- _Goal of the exercise_
Print each line exactly, from the one with "28: (200, 199, 34.50)" to the very last line of the listing, and keep the pictures out.

- _Data shown_
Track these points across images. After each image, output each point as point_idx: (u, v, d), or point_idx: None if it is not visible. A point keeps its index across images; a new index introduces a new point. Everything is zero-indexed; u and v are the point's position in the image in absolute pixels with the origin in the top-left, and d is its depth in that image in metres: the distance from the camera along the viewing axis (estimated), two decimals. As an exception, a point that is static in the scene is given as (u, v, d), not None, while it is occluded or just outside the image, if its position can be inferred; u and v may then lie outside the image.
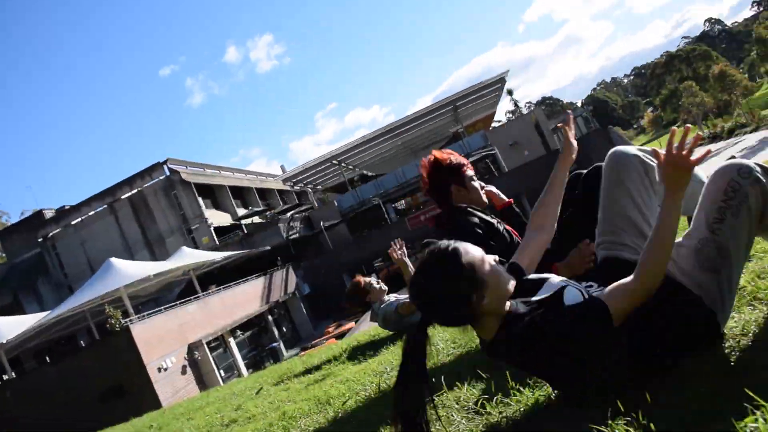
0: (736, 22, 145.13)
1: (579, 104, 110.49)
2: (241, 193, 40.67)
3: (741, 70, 77.69)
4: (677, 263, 1.58)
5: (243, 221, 36.99)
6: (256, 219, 38.08)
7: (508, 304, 1.63)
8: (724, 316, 1.57)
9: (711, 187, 1.59)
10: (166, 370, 17.72)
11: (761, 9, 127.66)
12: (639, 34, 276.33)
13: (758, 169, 1.54)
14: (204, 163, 37.57)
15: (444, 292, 1.61)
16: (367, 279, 4.73)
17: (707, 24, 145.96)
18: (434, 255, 1.65)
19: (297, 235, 34.82)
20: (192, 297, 22.00)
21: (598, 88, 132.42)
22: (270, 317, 26.83)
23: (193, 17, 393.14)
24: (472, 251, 1.64)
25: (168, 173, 34.13)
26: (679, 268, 1.58)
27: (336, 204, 37.66)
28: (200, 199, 34.50)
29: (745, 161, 1.57)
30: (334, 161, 38.08)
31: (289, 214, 37.60)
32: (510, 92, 62.54)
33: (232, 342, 22.44)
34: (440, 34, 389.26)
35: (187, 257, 23.74)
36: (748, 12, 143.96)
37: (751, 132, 51.13)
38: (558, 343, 1.50)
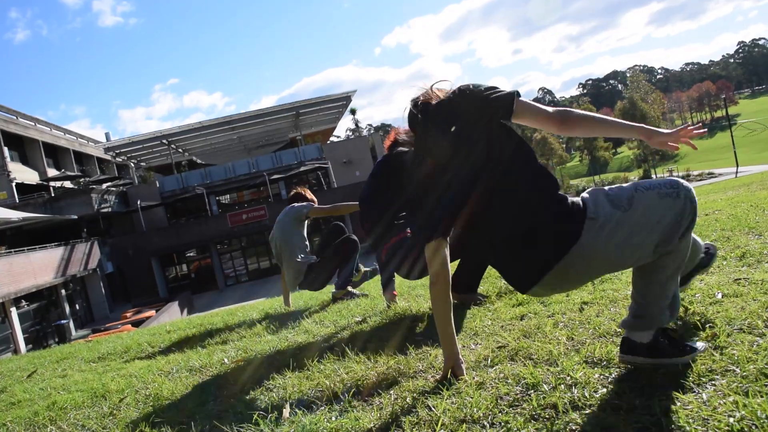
0: (563, 96, 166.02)
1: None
2: (55, 153, 38.23)
3: (560, 141, 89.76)
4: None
5: (52, 183, 34.98)
6: (68, 184, 36.18)
7: None
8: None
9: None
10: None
11: (585, 90, 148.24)
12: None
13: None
14: (18, 110, 34.57)
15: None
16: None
17: (540, 92, 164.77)
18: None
19: (110, 209, 33.86)
20: (-27, 254, 20.32)
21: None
22: (63, 291, 26.02)
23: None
24: None
25: (-29, 111, 31.15)
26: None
27: (158, 185, 37.05)
28: (6, 149, 31.96)
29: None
30: (164, 140, 37.52)
31: (105, 186, 36.31)
32: (353, 111, 65.28)
33: (14, 312, 21.17)
34: (299, 37, 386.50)
35: (-24, 210, 21.74)
36: (575, 90, 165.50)
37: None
38: None
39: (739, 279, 2.37)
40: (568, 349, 1.97)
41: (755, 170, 33.31)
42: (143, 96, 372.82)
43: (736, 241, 3.19)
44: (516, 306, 2.82)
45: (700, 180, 45.02)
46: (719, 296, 2.19)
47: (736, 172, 38.99)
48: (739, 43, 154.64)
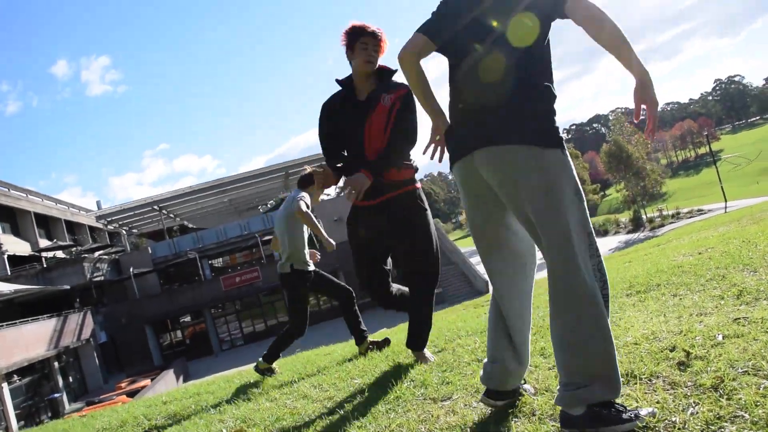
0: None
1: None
2: (46, 223, 38.21)
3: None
4: None
5: (44, 254, 34.80)
6: (60, 253, 36.01)
7: None
8: None
9: None
10: None
11: (569, 136, 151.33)
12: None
13: None
14: (10, 183, 34.63)
15: None
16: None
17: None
18: None
19: (102, 277, 33.58)
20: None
21: (425, 179, 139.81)
22: (56, 364, 25.46)
23: (25, 18, 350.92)
24: None
25: (-36, 186, 31.26)
26: None
27: (150, 251, 36.94)
28: (-3, 221, 32.08)
29: None
30: (155, 206, 37.60)
31: (97, 254, 36.15)
32: (341, 167, 66.07)
33: (5, 388, 20.63)
34: (286, 97, 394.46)
35: (-31, 284, 21.77)
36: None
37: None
38: None
39: (739, 318, 2.35)
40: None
41: (743, 204, 33.68)
42: (133, 162, 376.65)
43: (731, 279, 3.19)
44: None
45: (690, 217, 45.38)
46: (720, 338, 2.17)
47: (725, 207, 39.37)
48: (715, 80, 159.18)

- _Response to the exercise_
28: (200, 199, 34.50)
29: (745, 161, 1.57)
30: (334, 161, 38.08)
31: (289, 214, 37.60)
32: (510, 92, 62.54)
33: (232, 342, 22.44)
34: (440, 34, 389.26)
35: (187, 257, 23.74)
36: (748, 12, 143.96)
37: (751, 132, 51.13)
38: (558, 343, 1.50)
0: (563, 96, 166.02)
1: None
2: (55, 153, 38.23)
3: (560, 141, 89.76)
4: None
5: (52, 183, 34.98)
6: (68, 184, 36.18)
7: None
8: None
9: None
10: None
11: (585, 90, 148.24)
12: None
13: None
14: (18, 110, 34.57)
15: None
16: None
17: (540, 92, 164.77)
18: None
19: (110, 209, 33.86)
20: (-27, 254, 20.32)
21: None
22: (63, 291, 26.02)
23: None
24: None
25: (-29, 111, 31.15)
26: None
27: (158, 185, 37.05)
28: (6, 149, 31.96)
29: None
30: (164, 140, 37.52)
31: (105, 186, 36.31)
32: (353, 111, 65.28)
33: (14, 312, 21.17)
34: (299, 37, 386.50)
35: (-24, 210, 21.74)
36: (575, 90, 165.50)
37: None
38: None
39: (739, 279, 2.37)
40: (568, 349, 1.97)
41: (755, 170, 33.31)
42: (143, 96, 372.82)
43: (736, 241, 3.19)
44: (516, 306, 2.82)
45: (700, 180, 45.02)
46: (719, 296, 2.19)
47: (736, 172, 38.99)
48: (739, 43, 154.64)
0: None
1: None
2: (46, 223, 38.21)
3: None
4: None
5: (44, 254, 34.80)
6: (60, 253, 36.01)
7: None
8: None
9: None
10: None
11: (569, 136, 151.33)
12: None
13: None
14: (10, 183, 34.63)
15: None
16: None
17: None
18: None
19: (102, 277, 33.58)
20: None
21: (425, 179, 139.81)
22: (56, 364, 25.46)
23: (25, 18, 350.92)
24: None
25: (-36, 186, 31.26)
26: None
27: (150, 251, 36.94)
28: (-3, 221, 32.08)
29: None
30: (155, 206, 37.60)
31: (97, 254, 36.15)
32: (341, 167, 66.07)
33: (5, 388, 20.63)
34: (286, 97, 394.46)
35: (-31, 284, 21.77)
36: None
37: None
38: None
39: (739, 318, 2.35)
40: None
41: (743, 204, 33.68)
42: (133, 162, 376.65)
43: (731, 279, 3.19)
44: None
45: (690, 217, 45.38)
46: (720, 338, 2.17)
47: (725, 207, 39.37)
48: (715, 80, 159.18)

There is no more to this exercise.